I want to decode h265 file or numpy array data generated by depthai camera using ffmpeg.
I tried to decode the h265 file or numpy array created by the depthai camera using ffmpeg, but it failed. If there is a method recommended by depthai or a method for decoding with ffmpeg, please let me know.
First, I will write the method I tried.
It was created by referring to the depthai example.
depthai -> extract h265 file
#!/usr/bin/env python3
import depthai as dai
# Create pipeline
pipeline = dai.Pipeline()
# Define sources and output
camRgb = pipeline.create(dai.node.ColorCamera)
videoEnc = pipeline.create(dai.node.VideoEncoder)
xout = pipeline.create(dai.node.XLinkOut)
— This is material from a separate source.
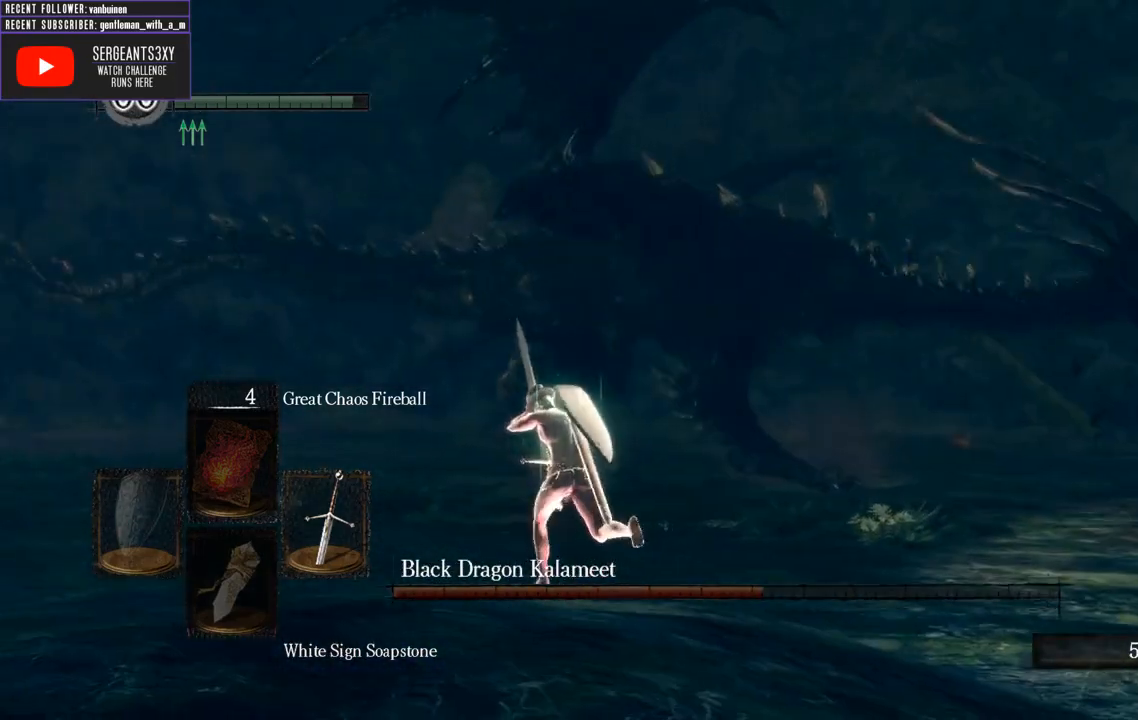
{"dt_ms": 500, "buttons": [], "left_stick": "up-left", "right_stick": "right"}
xout.setStreamName('h265')
# Properties
camRgb.setBoardSocket(dai.CameraBoardSocket.CAM_A)
camRgb.setResolution(dai.ColorCameraProperties.SensorResolution.THE_4_K)
videoEnc.setDefaultProfilePreset(30, dai.VideoEncoderProperties.Profile.H265_MAIN)
# Linking
camRgb.video.link(videoEnc.input)
videoEnc.bitstream.link(xout.input)
# Connect to device and start pipeline
with dai.Device(pipeline) as device:
# Output queue will be used to get the encoded data from the output defined above
q = device.getOutputQueue(name="h265", maxSize=30, blocking=True)
count = 0
# The .h265 file is a raw stream file (not playable yet)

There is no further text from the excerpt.